The Association of different regions of the province of Lower Austria (Regionalverband NÖ) awarded 2014 for the sixth time the „Sternengreifer“ award, an award that is annually given to people, who generated exceptional achievements for the region Mostviertel. This year group leader Martin Kainz was one of the awardees.
Marlene Radolf, master student in the working group BioFrames, defended successfully her msc thesis. She investigated the performance of four batch loaded vertical flow and four horizontal subsurface flow constructed wetland mesocosms in the tropical environment of Uganda.
Andrea Gall, master student in the working group LipTox, defended successfully her msc thesis. She investigated how increase of water temperature and brownification affects the nutritional quality conducive for somatic growth and reproduction of herbivorous zooplankton.
The history of limnology can hardly be imagined without the Biological Station Lunz. The historians Katja Geiger and Thomas Mayer are going to reprocess the history of the BSL, which goes back nearly 110 years, and presented first results of their project on Friday, 24th October, in WCL.
The Sparkling Science Project "PowerStreams" started on Oct 1st. In this research-education-cooperation, scientists work together with schools to measure the efficiency and sustainability of nutrient and organic matter uptake in slightly to heavily polluted streams. Our partner schools are Francisco Josephinum, BRG Waidhofen/Ybbs, BORG Mistelbach and HBLFA Raumberg-Gumpenstein.

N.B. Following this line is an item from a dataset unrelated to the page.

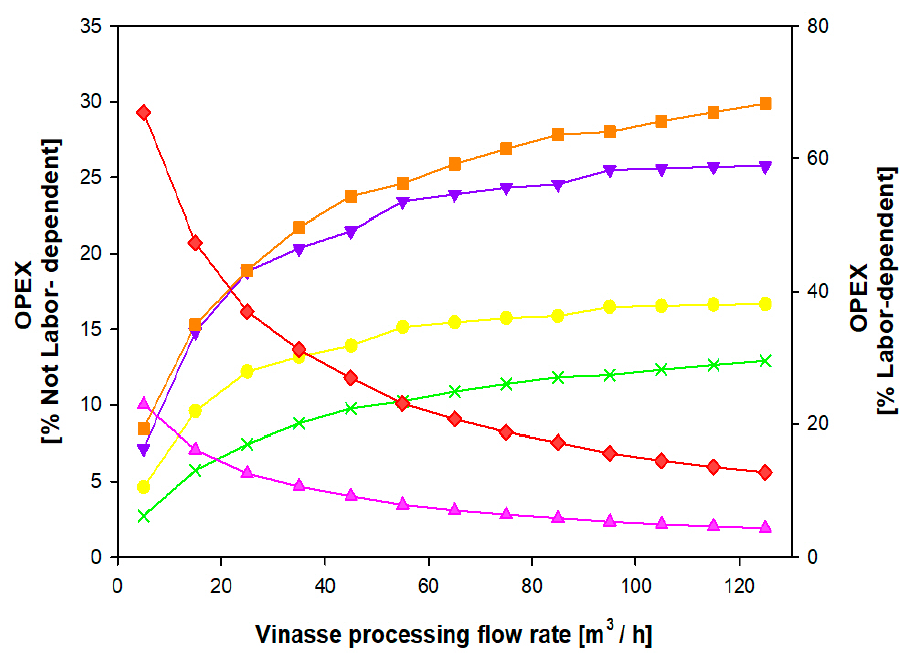
Figure 6. OPEX breakdown as a function of the vinasse processing flow rate. Orange squares: utilities; purple inverted triangles: other facility-dependent; red diamonds: labor-dependent; yellow circles: depreciation; green crosses: raw materials; and pink triangles: laboratory/QC/QA.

Working group leader Robert Ptacnik received on September 16th his postdoctoral lecture qualification at the University of Vienna in the subject Aquatic Ecology. The title of his habilitation lecture was „Fresh and salty: Spatial pattern in plankton diversity along natural stress gradients“. Robert Ptacnik teaches aquatic biodiversity and multivariate statistics in Vienna.
After 34 years emeritus professor Otto Siebeck from Munich visited his former domain. He was very delighted to see a flourishing research center. For WCL it was an honor to welcome professor Siebeck, who worked in Lunz in the fiftiys and sixties and investigated vertical zooplankton movement and seasonal zooplankton abundance.